Supplied passage →
-.-.-

MongoDB, Part Two

Lecture 17 — Data Engineering — Spring 2015

March 10, 2015

Credit Where Credit Is Due

Overview

  • More on Compound Indexes
  • Full-Text Indexes
  • Geospatial Indexes
  • MapReduce

Indexes

  • Last Lecture: Motivated the Use of Indexes
    • Can greatly reduce the number of documents that need to be examined to satisfy a query
    • Indeed, is required in order to sort large collections due to the 32MB limit on in-memory sorting
  • Lot to Learn: We ended with an example where a compound index could not be used to sort its collection in reverse

Terminology

  • Index Cardinality
    • Refers to the number of possible values for an indexed field
    • A field like employment status has low cardinality since it has two values: yes/no.
    • A field like name has high cardinality since each document might have a different value for that field
    • In general, you want indexes on high cardinality fields
      • They have the greatest potential for reducing a query down to a small number of documents

More on Compound Indexes

  • Compound Indexes can be difficult to get right
    • But they are absolutely crucial for performance reasons
  • The key concern is understanding what queries your application makes all the time and then building indexes that match the structure of those queries

Sort Order (1)

  • Last time, we had created a compound index that looked like this:
    • db.tweets.ensureIndex({'user.created_at': 1, 'created_at': -1});
  • This indexes a set of tweets
    • first by the date each user joined Twitter (ascending)
    • and then each user's tweets are sorted from most recent to least recent (descending)

Sort Order (2)

  • Given this index: {'user.created_at': 1, 'created_at': -1}
  • We can sort like this:
    • db.tweets.find().sort({'user.created_at': 1, 'created_at': -1})
  • But we can't sort like this:
    • db.tweets.find().sort({'user.created_at': -1, 'created_at': -1})
  • We get an out-of-memory error

Sort Order (3)

  • It looks like we reversed the sort, but we didn't
    • To truly reverse it, we have to imagine multiplying each part of the compound index by -1
  • So this is the reverse sort of the original:
    • db.tweets.find().sort({'user.created_at': -1, 'created_at': 1})

-.-.-

Exercise 1 → Reproduce the collected data from its first line through the line containing "Question: Which object", and leave out the pictures.

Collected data
-.-.-

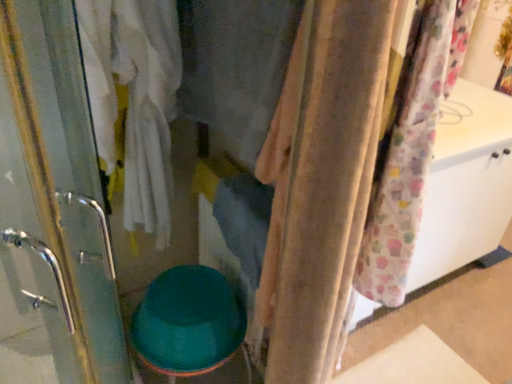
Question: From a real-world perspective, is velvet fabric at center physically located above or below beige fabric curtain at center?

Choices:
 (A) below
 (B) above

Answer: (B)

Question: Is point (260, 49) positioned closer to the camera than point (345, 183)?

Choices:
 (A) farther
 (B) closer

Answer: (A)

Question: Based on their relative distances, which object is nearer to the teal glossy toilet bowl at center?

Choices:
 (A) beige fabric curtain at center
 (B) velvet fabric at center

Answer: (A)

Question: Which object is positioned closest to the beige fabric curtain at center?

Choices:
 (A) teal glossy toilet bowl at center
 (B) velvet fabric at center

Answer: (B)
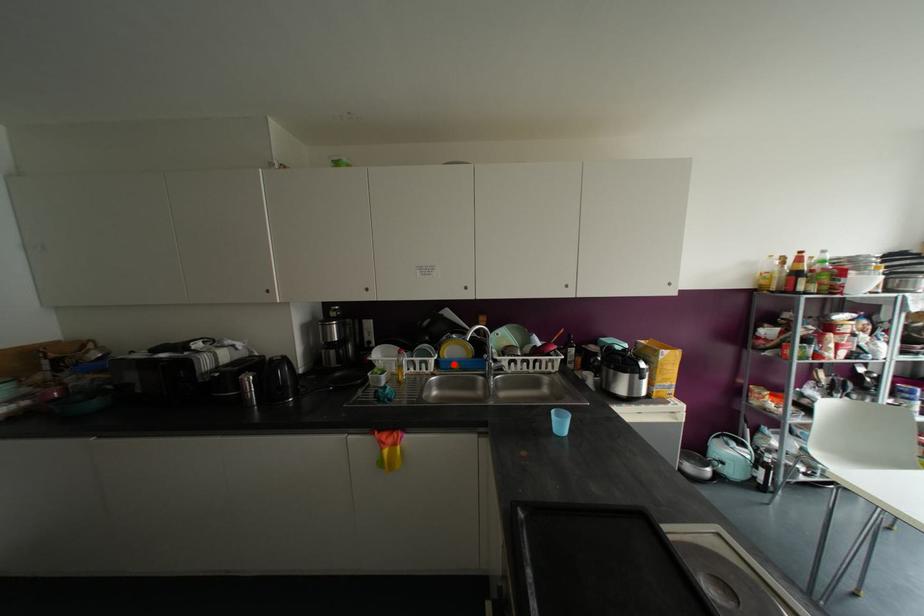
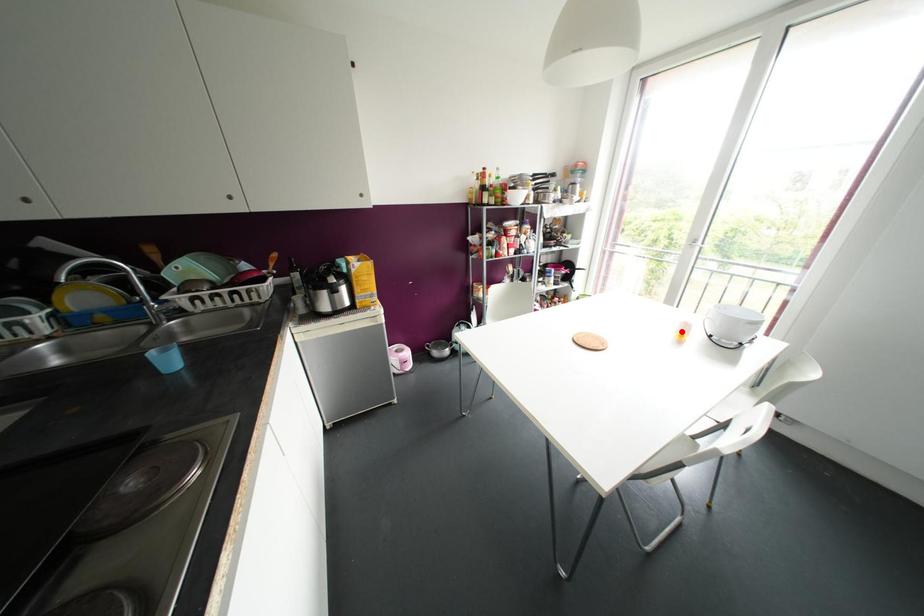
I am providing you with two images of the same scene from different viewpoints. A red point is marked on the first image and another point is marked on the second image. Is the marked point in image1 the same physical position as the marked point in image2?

-.-.-

Exercise 2 → Carry on the MongoDB lecture notes from the point where they stop.

Task response 1 →
Question: From a real-world perspective, is velvet fabric at center physically located above or below beige fabric curtain at center?

Choices:
 (A) below
 (B) above

Answer: (B)

Question: Is point (260, 49) positioned closer to the camera than point (345, 183)?

Choices:
 (A) farther
 (B) closer

Answer: (A)

Question: Based on their relative distances, which object is nearer to the teal glossy toilet bowl at center?

Choices:
 (A) beige fabric curtain at center
 (B) velvet fabric at center

Answer: (A)

Question: Which object is positioned closest to the beige fabric curtain at center?

Task response 2 →
  • This gives us the oldest tweets of the youngest Twitter user
    • Rather than the youngest tweets of the oldest Twitter user

Example (1)

  • Let's look at an example
  • We will dynamically generate a MongoDB database/collection with the following program:

for (i=0; i<10000000; i++) {
  db.users.insert(
    {
      "i"        : i,
      "username" : "user"+i,
      "age"      : Math.floor(Math.random()*120),
      "created"  : new Date()
    }
  );
}
          
  • This creates a collection with 10M documents
  • Note: this code took a LONG time to run!

Example (2)

  • A collection with ten million documents must be handled with care
    • Without indexes, all queries are slow
    • The collection cannot be sorted except by _id
    • Each new index may be expensive in terms of disk space

Example (3)

  • Without an index, all documents are scanned
  • db.users.find({username: "user101"}).explain("executionStats")

"executionStats" : {
  "executionSuccess" : true,
  "nReturned" : 1,
  "executionTimeMillis" : 3150,
  "totalKeysExamined" : 0,
  "totalDocsExamined" : 10000000,
  "executionStages" : {
    "stage" : "COLLSCAN",
    "filter" : {
      "username" : {
        "$eq" : "user101"
      }
    },
    "nReturned" : 1,
          

Example (4)

  • We can optimize this particular query by telling Mongo to stop looking as soon as it finds a match
  • db.users.find({username: "user101"}).limit(1).explain("executionStats")

"executionStats" : {
  "executionSuccess" : true,
  "nReturned" : 1,
  "executionTimeMillis" : 0,
  "totalKeysExamined" : 0,
  "totalDocsExamined" : 102,
  "executionStages" : {
    "stage" : "LIMIT",
    "nReturned" : 1,
          

But this strategy won't work for all situations

Example (5)

  • As a result, we use an index
  • db.users.ensureIndex({"username" : 1})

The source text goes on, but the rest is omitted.